The WEO Entire Dataset file contains the following fields:
- WEO COUNTRY CODE
- ISO
- WEO SUBJECT CODE
- COUNTRY
- SUBJECT DESCRIPTOR
- SUBJECT NOTES
- UNITS
- SCALE
- COUNTRY/SERIES-SPECIFIC NOTES
- 1980 - 2013 (as column names, each column contains metrics for the year)
In order to create a star schema dimensional model from this file. Begin by reviewing the content of the file and examine each fields contents. You are looking for text that duplicates row after row and numbers that are metrics. To build the basic star schema the facts will need to be isolated from the dimensions. A Fact table stores the metrics or numbers for a specific record or event. The dimensional tables store the labels about the records in the Fact Table.
In the source data for World Economic Data the facts are stored in each years columns. For example, row 2 of the file shows Gross Domestic Product for Afghanistan in 2006 is 238.519. The number 238.519 is the metric for the fact table and Afghanistan, 2006 and Gross Domestic Product are the dimension labels. After reviewing all of the fields in the file the high level logical star schema would look like this:
The next step would be to create the physical data model and map the required columns to each dimension and fact table. When creating the fact and dimension tables leverage the use of surrogate keys. A surrogate key is an new identity column created in the star schema that is independent from the source systems original key otherwise known as a natural key. Create all surrogate keys as a numeric or integer data type as the primary key on the table. Having a primary key as a numeric or integer data type enables the SQL query processor to make the joins faster than using an alphanumeric key. Also create friendly names for the non key columns on the dimension tables to make the content more understandable for your users. After considering the content in all of the fields the completed physical model would be designed like this.
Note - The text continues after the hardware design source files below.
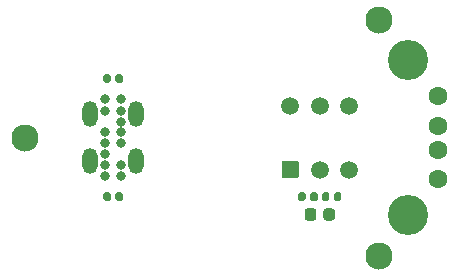
<source format=gbr>
%TF.GenerationSoftware,KiCad,Pcbnew,(5.1.12-1-10_14)*%
%TF.CreationDate,2022-08-29T02:47:29+08:00*%
%TF.ProjectId,0102_USB-C,30313032-5f55-4534-922d-432e6b696361,rev?*%
%TF.SameCoordinates,Original*%
%TF.FileFunction,Soldermask,Top*%
%TF.FilePolarity,Negative*%
%FSLAX46Y46*%
G04 Gerber Fmt 4.6, Leading zero omitted, Abs format (unit mm)*
G04 Created by KiCad (PCBNEW (5.1.12-1-10_14)) date 2022-08-29 02:47:29*
%MOMM*%
%LPD*%
G01*
G04 APERTURE LIST*
%ADD10C,3.400000*%
%ADD11C,1.600000*%
%ADD12C,1.500000*%
%ADD13C,2.300000*%
%ADD14C,0.800000*%
%ADD15O,1.300000X2.200000*%
G04 APERTURE END LIST*
D10*
%TO.C,J2*%
X34800000Y5730000D03*
X34800000Y18870000D03*
D11*
X37300000Y8800000D03*
X37300000Y11300000D03*
X37300000Y13300000D03*
X37300000Y15800000D03*
%TD*%
%TO.C,R4*%
G36*
G01*
X9990000Y17090000D02*
X9990000Y17510000D01*
G75*
G02*
X10150000Y17670000I160000J0D01*
G01*
X10470000Y17670000D01*
G75*
G02*
X10630000Y17510000I0J-160000D01*
G01*
X10630000Y17090000D01*
G75*
G02*
X10470000Y16930000I-160000J0D01*
G01*
X10150000Y16930000D01*
G75*
G02*
X9990000Y17090000I0J160000D01*
G01*
G37*
G36*
G01*
X8970000Y17090000D02*
X8970000Y17510000D01*
G75*
G02*
X9130000Y17670000I160000J0D01*
G01*
X9450000Y17670000D01*
G75*
G02*
X9610000Y17510000I0J-160000D01*
G01*
X9610000Y17090000D01*
G75*
G02*
X9450000Y16930000I-160000J0D01*
G01*
X9130000Y16930000D01*
G75*
G02*
X8970000Y17090000I0J160000D01*
G01*
G37*
%TD*%
%TO.C,R3*%
G36*
G01*
X9610000Y7510000D02*
X9610000Y7090000D01*
G75*
G02*
X9450000Y6930000I-160000J0D01*
G01*
X9130000Y6930000D01*
G75*
G02*
X8970000Y7090000I0J160000D01*
G01*
X8970000Y7510000D01*
G75*
G02*
X9130000Y7670000I160000J0D01*
G01*
X9450000Y7670000D01*
G75*
G02*
X9610000Y7510000I0J-160000D01*
G01*
G37*
G36*
G01*
X10630000Y7510000D02*
X10630000Y7090000D01*
G75*
G02*
X10470000Y6930000I-160000J0D01*
G01*
X10150000Y6930000D01*
G75*
G02*
X9990000Y7090000I0J160000D01*
G01*
X9990000Y7510000D01*
G75*
G02*
X10150000Y7670000I160000J0D01*
G01*
X10470000Y7670000D01*
G75*
G02*
X10630000Y7510000I0J-160000D01*
G01*
G37*
%TD*%
D12*
%TO.C,SW1*%
X29800000Y15000000D03*
X27300000Y15000000D03*
X24800000Y15000000D03*
X29800000Y9600000D03*
X27300000Y9600000D03*
G36*
G01*
X25450000Y8900000D02*
X24150000Y8900000D01*
G75*
G02*
X24100000Y8950000I0J50000D01*
G01*
X24100000Y10250000D01*
G75*
G02*
X24150000Y10300000I50000J0D01*
G01*
X25450000Y10300000D01*
G75*
G02*
X25500000Y10250000I0J-50000D01*
G01*
X25500000Y8950000D01*
G75*
G02*
X25450000Y8900000I-50000J0D01*
G01*
G37*
%TD*%
D13*
%TO.C,H3*%
X32300000Y2300000D03*
%TD*%
%TO.C,H2*%
X2300000Y12300000D03*
%TD*%
%TO.C,H1*%
X32300000Y22300000D03*
%TD*%
D14*
%TO.C,J1*%
X10500000Y9050000D03*
X10500000Y10000000D03*
X10500000Y11850000D03*
X10500000Y12750000D03*
X10500000Y13650000D03*
X10500000Y14600000D03*
X10500000Y15550000D03*
X9100000Y15550000D03*
X9100000Y14600000D03*
X9100000Y12750000D03*
X9100000Y11850000D03*
X9100000Y10950000D03*
X9100000Y10000000D03*
X9100000Y9050000D03*
D15*
X11730000Y14300000D03*
X7870000Y14300000D03*
X11730000Y10300000D03*
X7870000Y10300000D03*
%TD*%
%TO.C,R2*%
G36*
G01*
X26110000Y7510000D02*
X26110000Y7090000D01*
G75*
G02*
X25950000Y6930000I-160000J0D01*
G01*
X25630000Y6930000D01*
G75*
G02*
X25470000Y7090000I0J160000D01*
G01*
X25470000Y7510000D01*
G75*
G02*
X25630000Y7670000I160000J0D01*
G01*
X25950000Y7670000D01*
G75*
G02*
X26110000Y7510000I0J-160000D01*
G01*
G37*
G36*
G01*
X27130000Y7510000D02*
X27130000Y7090000D01*
G75*
G02*
X26970000Y6930000I-160000J0D01*
G01*
X26650000Y6930000D01*
G75*
G02*
X26490000Y7090000I0J160000D01*
G01*
X26490000Y7510000D01*
G75*
G02*
X26650000Y7670000I160000J0D01*
G01*
X26970000Y7670000D01*
G75*
G02*
X27130000Y7510000I0J-160000D01*
G01*
G37*
%TD*%
%TO.C,R1*%
G36*
G01*
X28110000Y7510000D02*
X28110000Y7090000D01*
G75*
G02*
X27950000Y6930000I-160000J0D01*
G01*
X27630000Y6930000D01*
G75*
G02*
X27470000Y7090000I0J160000D01*
G01*
X27470000Y7510000D01*
G75*
G02*
X27630000Y7670000I160000J0D01*
G01*
X27950000Y7670000D01*
G75*
G02*
X28110000Y7510000I0J-160000D01*
G01*
G37*
G36*
G01*
X29130000Y7510000D02*
X29130000Y7090000D01*
G75*
G02*
X28970000Y6930000I-160000J0D01*
G01*
X28650000Y6930000D01*
G75*
G02*
X28490000Y7090000I0J160000D01*
G01*
X28490000Y7510000D01*
G75*
G02*
X28650000Y7670000I160000J0D01*
G01*
X28970000Y7670000D01*
G75*
G02*
X29130000Y7510000I0J-160000D01*
G01*
G37*
%TD*%
%TO.C,D1*%
G36*
G01*
X27000000Y6081250D02*
X27000000Y5518750D01*
G75*
G02*
X26756250Y5275000I-243750J0D01*
G01*
X26268750Y5275000D01*
G75*
G02*
X26025000Y5518750I0J243750D01*
G01*
X26025000Y6081250D01*
G75*
G02*
X26268750Y6325000I243750J0D01*
G01*
X26756250Y6325000D01*
G75*
G02*
X27000000Y6081250I0J-243750D01*
G01*
G37*
G36*
G01*
X28575000Y6081250D02*
X28575000Y5518750D01*
G75*
G02*
X28331250Y5275000I-243750J0D01*
G01*
X27843750Y5275000D01*
G75*
G02*
X27600000Y5518750I0J243750D01*
G01*
X27600000Y6081250D01*
G75*
G02*
X27843750Y6325000I243750J0D01*
G01*
X28331250Y6325000D01*
G75*
G02*
X28575000Y6081250I0J-243750D01*
G01*
G37*
%TD*%
M02*

</source>
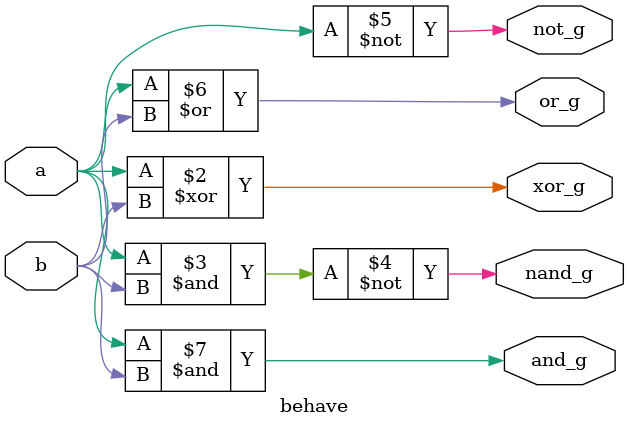
<source format=v>
`timescale 1ns / 1ps

module behave(
    input a, 
    input b, 
    output reg xor_g,
    output reg nand_g, 
    output reg not_g, 
    output reg or_g, 
    output reg and_g
);
    always @(*) begin
        xor_g = a ^ b;
        nand_g = ~(a & b);
        not_g = ~a;
        or_g = a | b;
        and_g = a & b;
    end
endmodule

</source>
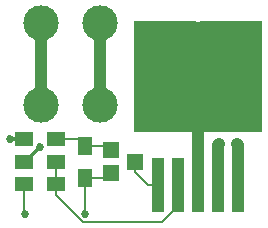
<source format=gbr>
G04 #@! TF.FileFunction,Copper,L1,Top,Signal*
%FSLAX46Y46*%
G04 Gerber Fmt 4.6, Leading zero omitted, Abs format (unit mm)*
G04 Created by KiCad (PCBNEW 4.0.7-e2-6376~58~ubuntu16.04.1) date Tue Jan 16 19:55:07 2018*
%MOMM*%
%LPD*%
G01*
G04 APERTURE LIST*
%ADD10C,0.100000*%
%ADD11C,3.000000*%
%ADD12R,1.400000X1.400000*%
%ADD13R,1.500000X1.300000*%
%ADD14R,1.100000X4.600000*%
%ADD15R,10.800000X9.400000*%
%ADD16R,5.250000X4.550000*%
%ADD17R,1.300000X1.500000*%
%ADD18C,1.000000*%
%ADD19C,0.685800*%
%ADD20C,1.016000*%
%ADD21C,1.000000*%
%ADD22C,0.152400*%
%ADD23C,0.300000*%
G04 APERTURE END LIST*
D10*
D11*
X3215000Y16200000D03*
X8215000Y16200000D03*
X8215000Y9200000D03*
X3215000Y9200000D03*
D12*
X9160000Y5395000D03*
X9160000Y3495000D03*
X11160000Y4445000D03*
D13*
X4525000Y4445000D03*
X1825000Y4445000D03*
X4525000Y2540000D03*
X1825000Y2540000D03*
D14*
X13110000Y2480000D03*
X14810000Y2480000D03*
X16510000Y2480000D03*
X18210000Y2480000D03*
X19910000Y2480000D03*
D15*
X16510000Y11630000D03*
D16*
X19285000Y14055000D03*
X13735000Y9205000D03*
X13735000Y14055000D03*
X19285000Y9205000D03*
D13*
X4525000Y6350000D03*
X1825000Y6350000D03*
D17*
X6985000Y3095000D03*
X6985000Y5795000D03*
D18*
X19811982Y5969000D03*
X18288000Y5969000D03*
D19*
X6985000Y10D03*
X1905000Y0D03*
X3175000Y5725310D03*
D18*
X18415000Y13335000D03*
X16510000Y13335000D03*
X14605000Y13335000D03*
X20320000Y13335000D03*
X12700000Y13335000D03*
D19*
X635000Y6362702D03*
D20*
X19910000Y5870982D02*
X19811982Y5969000D01*
X19910000Y2480000D02*
X19910000Y5870982D01*
X18210000Y5891000D02*
X18288000Y5969000D01*
X18210000Y2480000D02*
X18210000Y5891000D01*
D21*
X3215000Y16200000D02*
X3215000Y9200000D01*
X8215000Y16200000D02*
X8215000Y9200000D01*
D22*
X6985000Y5795000D02*
X8760000Y5795000D01*
X8760000Y5795000D02*
X9160000Y5395000D01*
X4525000Y6350000D02*
X6430000Y6350000D01*
X6430000Y6350000D02*
X6985000Y5795000D01*
X6985000Y3095000D02*
X6985000Y10D01*
X1825000Y2540000D02*
X1825000Y80000D01*
X1825000Y80000D02*
X1905000Y0D01*
X6985000Y3095000D02*
X8760000Y3095000D01*
X8760000Y3095000D02*
X9160000Y3495000D01*
X11160000Y4445000D02*
X11160000Y3592600D01*
X12407600Y2480000D02*
X13110000Y2480000D01*
X11160000Y3592600D02*
X12272600Y2480000D01*
X12272600Y2480000D02*
X12407600Y2480000D01*
X13050000Y2540000D02*
X13110000Y2480000D01*
X14810000Y2480000D02*
X14810000Y730000D01*
X6774178Y-635000D02*
X4525000Y1614178D01*
X14810000Y730000D02*
X13445000Y-635000D01*
X13445000Y-635000D02*
X6774178Y-635000D01*
X4525000Y1614178D02*
X4525000Y1737600D01*
X4525000Y1737600D02*
X4525000Y2540000D01*
X4525000Y2540000D02*
X4525000Y3342400D01*
X4525000Y3342400D02*
X4525000Y4445000D01*
D23*
X2832101Y5382411D02*
X3175000Y5725310D01*
X1905000Y4445000D02*
X1905000Y4455310D01*
X1905000Y4455310D02*
X2832101Y5382411D01*
D22*
X1905000Y4445000D02*
X1825000Y4445000D01*
D20*
X16510000Y2480000D02*
X16510000Y8890000D01*
X16510000Y8890000D02*
X14050000Y8890000D01*
X14050000Y8890000D02*
X13735000Y9205000D01*
D23*
X635000Y6362702D02*
X1812298Y6362702D01*
D22*
X1812298Y6362702D02*
X1825000Y6350000D01*
M02*

</source>
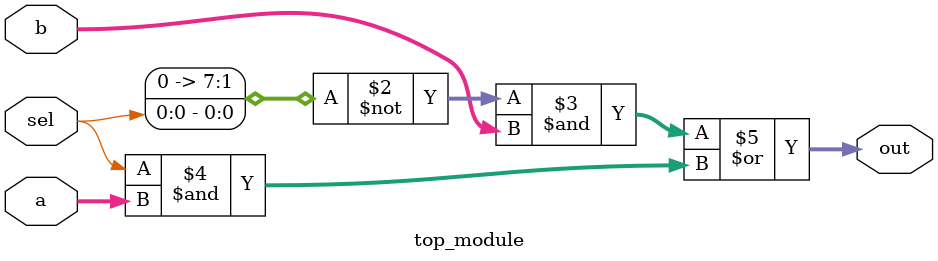
<source format=sv>
module top_module (
  input sel,
  input [7:0] a,
  input [7:0] b,
  output [7:0] out
);

  assign out = (~sel & b) | (sel & a);

endmodule

</source>
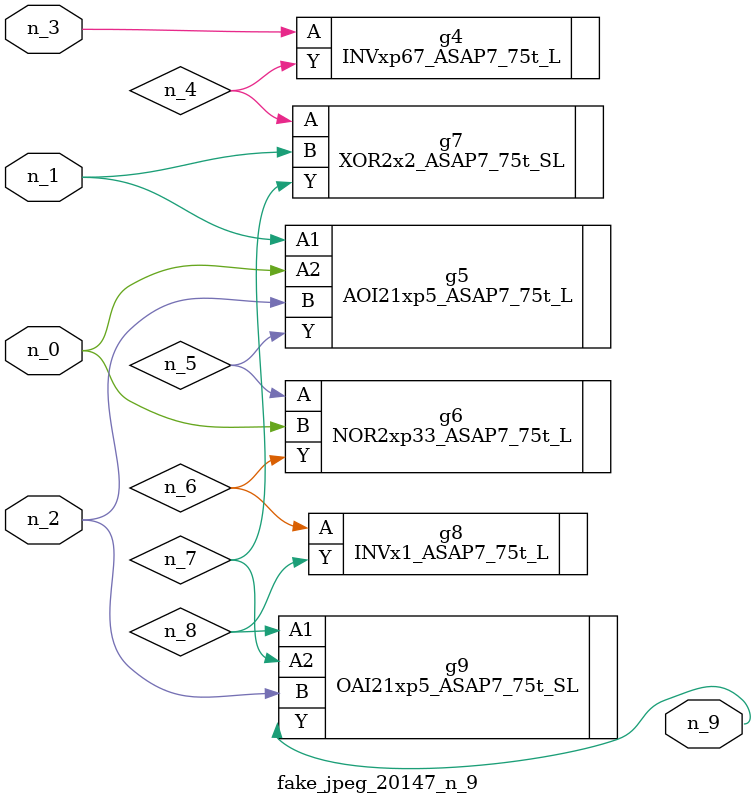
<source format=v>
module fake_jpeg_20147_n_9 (n_0, n_3, n_2, n_1, n_9);

input n_0;
input n_3;
input n_2;
input n_1;

output n_9;

wire n_4;
wire n_8;
wire n_6;
wire n_5;
wire n_7;

INVxp67_ASAP7_75t_L g4 ( 
.A(n_3),
.Y(n_4)
);

AOI21xp5_ASAP7_75t_L g5 ( 
.A1(n_1),
.A2(n_0),
.B(n_2),
.Y(n_5)
);

NOR2xp33_ASAP7_75t_L g6 ( 
.A(n_5),
.B(n_0),
.Y(n_6)
);

INVx1_ASAP7_75t_L g8 ( 
.A(n_6),
.Y(n_8)
);

XOR2x2_ASAP7_75t_SL g7 ( 
.A(n_4),
.B(n_1),
.Y(n_7)
);

OAI21xp5_ASAP7_75t_SL g9 ( 
.A1(n_8),
.A2(n_7),
.B(n_2),
.Y(n_9)
);


endmodule
</source>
Each dimension table should be populated with distinct records to populate each row. This eliminates storing the data multiple times. For example there will only be 4 rows for the DIM_SCALE_T table: Billions, Millions, Units, and [Blank]. These 4 records represent the distinct rows from the Scale column in the spreadsheet. Once populated the DIM_SCALE_T table would contain these records:
DIM_SCALE_PK | SCALE_NAME |
---|---|
1 | Billions |
2 | Millions |
3 | Units |
4 | [Blank] |
The DIM_COUNTRY_T table would contain the distinct values for the columns along with the new (surrogate) primary key. Starting with Afghanistan the primary key would be 1 and incremented for each new row. In this data set there is 189 distinct countries. This reduces the amount of records that queries would need to search when running reports. Instead of needing to search through 8,316 rows in the source file, there are only 189 rows required in the star schema. Thereby making the queries a faster to execute. To illistrate how to populate this table the first 3 records are displayed below:
DIM_COUNTRY_PK | WEO_COUNTRY_ID | ISO_CODE | COUNTRY_NAME |
---|---|---|---|
1 | 512 | AFG | AFGHANISTAN |
2 | 614 | AGO | ANGOLA |
3 | 914 | ALB | ALBANIA |
After populating each dimension table with distinct rows you can then populate the fact table. The fact table represents the combination of unique rows for all dimensions from every year's metric value. The table below represents how the first 3 records for Afghanistan could look for 2006 and subjects NGDP_R, NGDP_RPCH, NGDP repsectively.
WEO_FACT_PK | DIM_SUBJECT_PK | DIM_UNIT_PK | DIM_SCALE_PK | DIM_COUNTRY_PK | DIM_YEAR_PK | METRIC_VALUE |
1 | 1 | 2 | 1 | 1 | 27 | 238.519 |
2 | 2 | 1 | 4 | 1 | 27 | 5.554 |
3 | 3 | 3 | 1 | 1 | 27 | 352.308 |
Afghanistan would contain a total of 44 rows in the WEO_FACT_T table once fully populated for the metric values in 2006. After loading the records for the remaining countries for 2006 there would be a total of 8,316 rows representing each data point for all countries. For each year that is added to the WEO_FACT_T table there will be an additional 8,316 records. If the entire dataset from 1980-2018 is loaded it will contain (8,316 rows * 39 years) or 324,324 rows of data.
Upon populating this star schema you will have a base dimensional model that can be used. There are two common methods to leverage the star schema. First, you can run reports directly against the schema since the data is de-normalized and optimized for reporting. Second you can use the model for an OLAP engine to consume such as SSAS.